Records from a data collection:
- Opening Delimiter -
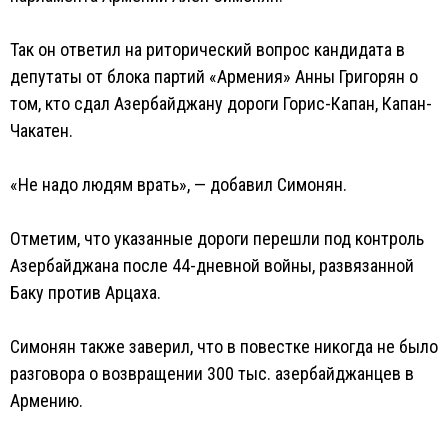
Так он ответил на риторический вопрос кандидата в
депутаты от блока партий «Армения» Анны Григорян о
том, кто сдал Азербайджану дороги Горис-Капан, Капан-
Чакатен.
«Не надо людям врать», — добавил Симонян.
Отметим, что указанные дороги перешли под контроль
Азербайджана после 44-дневной войны, развязанной
Баку против Арцаха.
Симонян также заверил, что в повестке никогда не было
разговора о возвращении 300 тыс. азербайджанцев в
Армению.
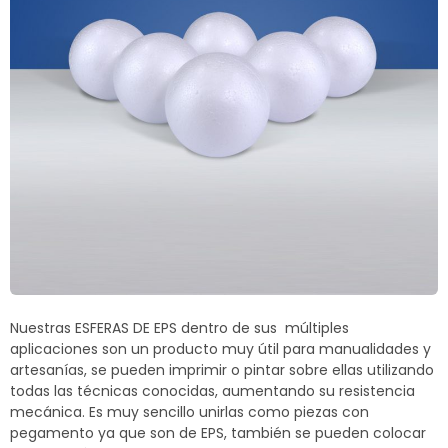
Termoblock
Geoblock
Termoformas
Nuestras ESFERAS DE EPS dentro de sus múltiples
aplicaciones son un producto muy útil para manualidades y
artesanías, se pueden imprimir o pintar sobre ellas utilizando
todas las técnicas conocidas, aumentando su resistencia
mecánica. Es muy sencillo unirlas como piezas con
pegamento ya que son de EPS, también se pueden colocar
- Closing Delimiter -
> **Task prompt**: Render every line of the data above as a Markdown table with the columns Row and Line, numbering the rows and skipping any blank lines. Leave the pictures out of the table.

> **Answer**:
| Row | Line |
|---|---|
| 1 | Так он ответил на риторический вопрос кандидата в |
| 2 | депутаты от блока партий «Армения» Анны Григорян о |
| 3 | том, кто сдал Азербайджану дороги Горис-Капан, Капан- |
| 4 | Чакатен. |
| 5 | «Не надо людям врать», — добавил Симонян. |
| 6 | Отметим, что указанные дороги перешли под контроль |
| 7 | Азербайджана после 44-дневной войны, развязанной |
| 8 | Баку против Арцаха. |
| 9 | Симонян также заверил, что в повестке никогда не было |
| 10 | разговора о возвращении 300 тыс. азербайджанцев в |
| 11 | Армению. |
| 12 | Termoblock |
| 13 | Geoblock |
| 14 | Termoformas |
| 15 | Nuestras ESFERAS DE EPS dentro de sus múltiples |
| 16 | aplicaciones son un producto muy útil para manualidades y |
| 17 | artesanías, se pueden imprimir o pintar sobre ellas utilizando |
| 18 | todas las técnicas conocidas, aumentando su resistencia |
| 19 | mecánica. Es muy sencillo unirlas como piezas con |
| 20 | pegamento ya que son de EPS, también se pueden colocar |